Data excerpts
*** Block opens ***

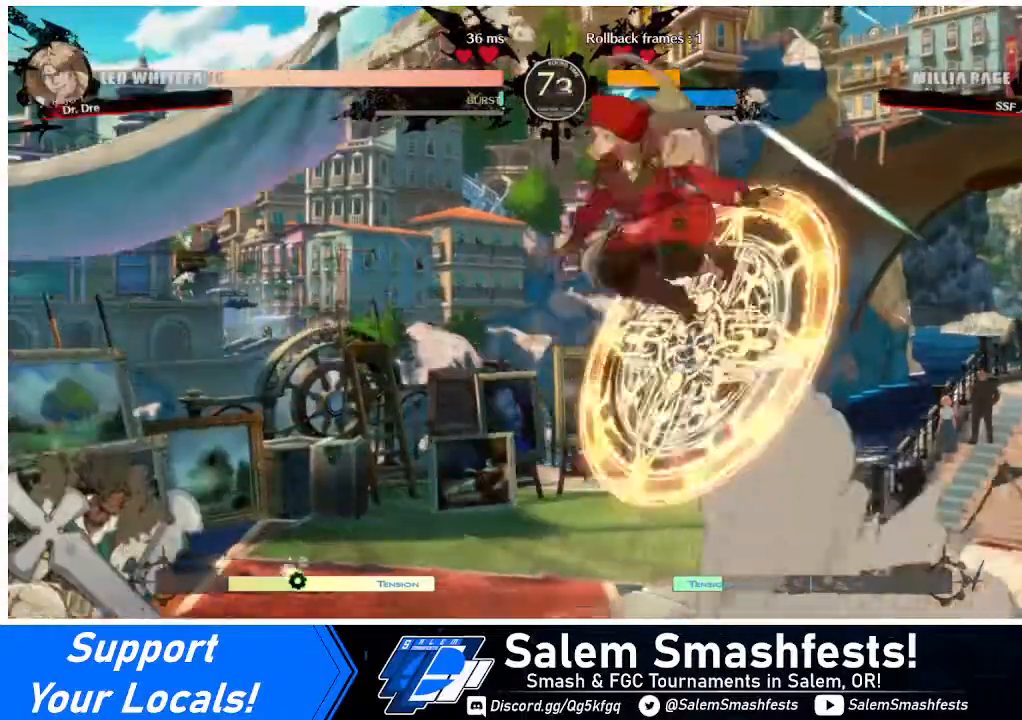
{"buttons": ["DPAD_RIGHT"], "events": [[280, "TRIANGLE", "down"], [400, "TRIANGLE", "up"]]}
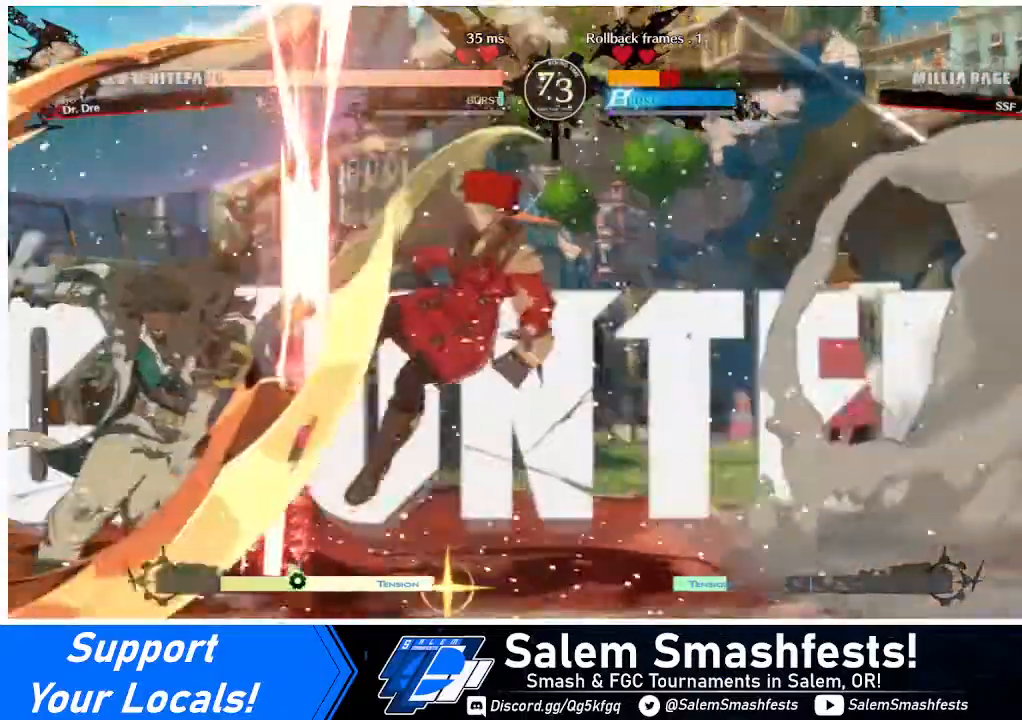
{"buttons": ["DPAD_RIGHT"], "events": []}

*** Block closes ***
*** Block opens ***

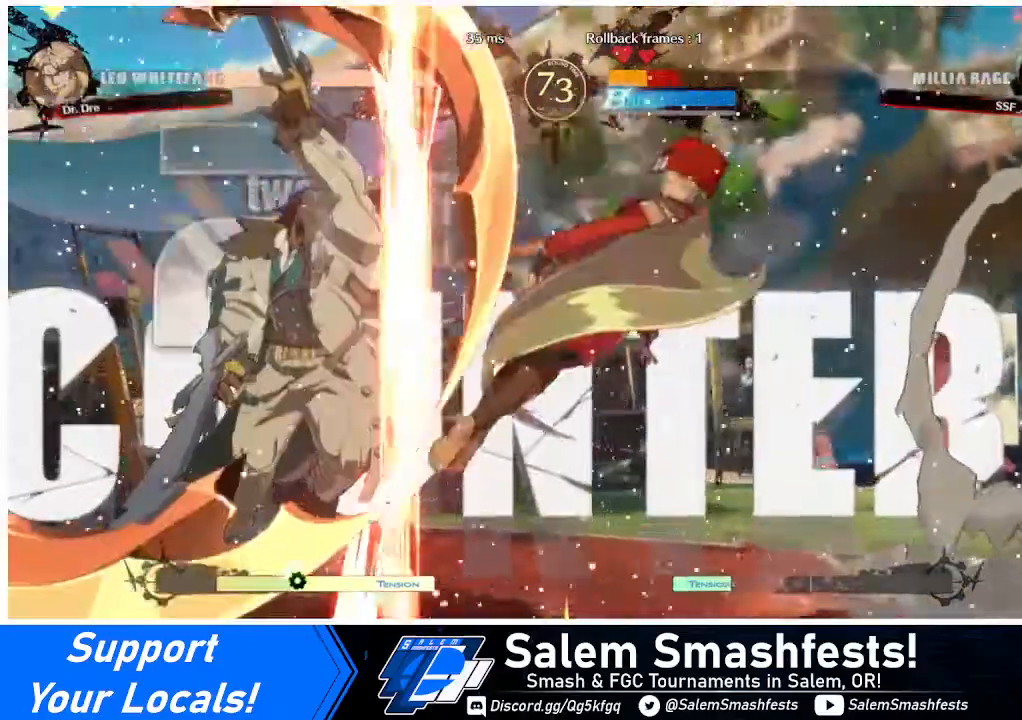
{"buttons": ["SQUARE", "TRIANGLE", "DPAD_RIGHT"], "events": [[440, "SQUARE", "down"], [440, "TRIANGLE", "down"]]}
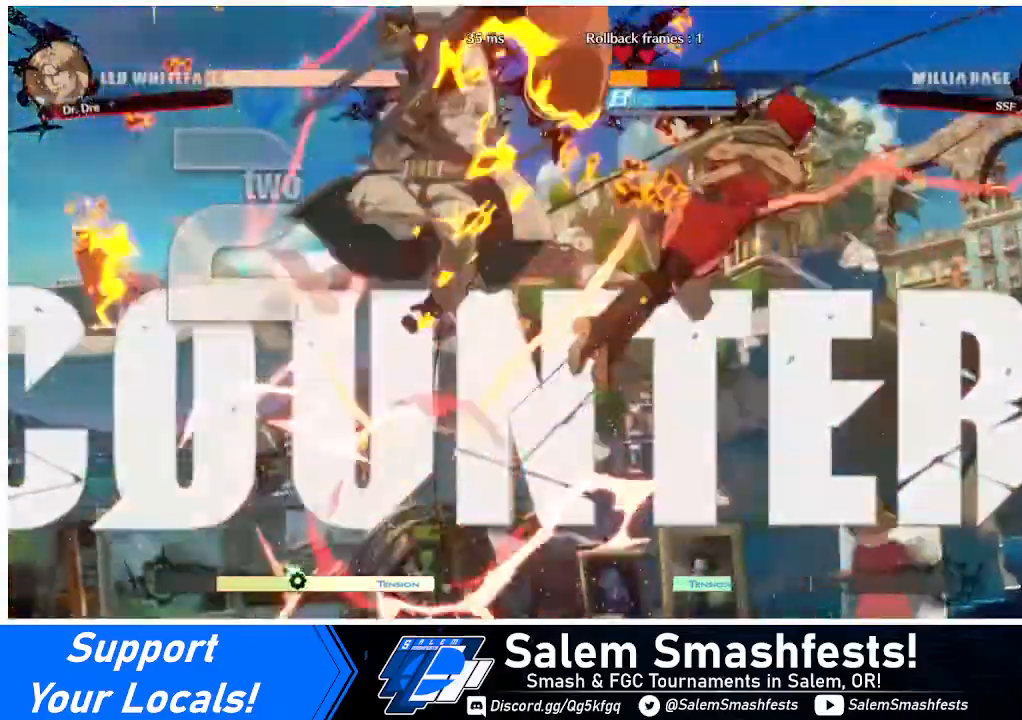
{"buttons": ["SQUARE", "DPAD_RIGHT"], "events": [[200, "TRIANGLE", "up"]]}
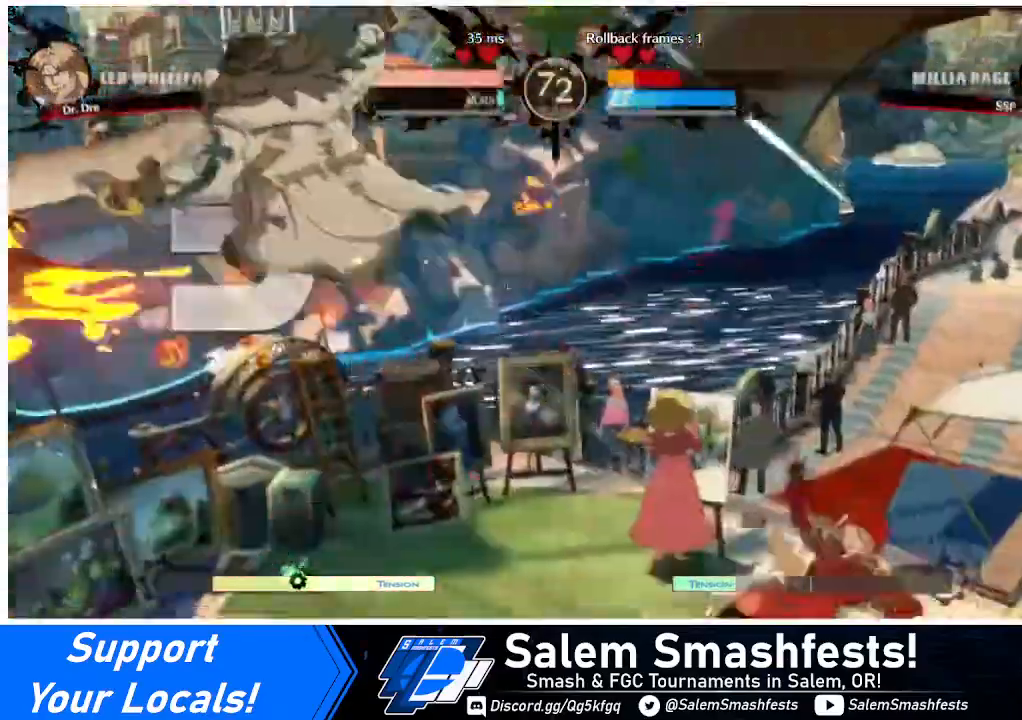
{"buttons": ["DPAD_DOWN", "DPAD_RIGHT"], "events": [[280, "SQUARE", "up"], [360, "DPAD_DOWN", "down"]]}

*** Block closes ***

What needs to be done
When a line in the material above includes "down", report that line by copying it.

Task output
{"buttons": ["DPAD_RIGHT"], "events": [[280, "TRIANGLE", "down"], [400, "TRIANGLE", "up"]]}
{"buttons": ["SQUARE", "TRIANGLE", "DPAD_RIGHT"], "events": [[440, "SQUARE", "down"], [440, "TRIANGLE", "down"]]}
{"buttons": ["DPAD_DOWN", "DPAD_RIGHT"], "events": [[280, "SQUARE", "up"], [360, "DPAD_DOWN", "down"]]}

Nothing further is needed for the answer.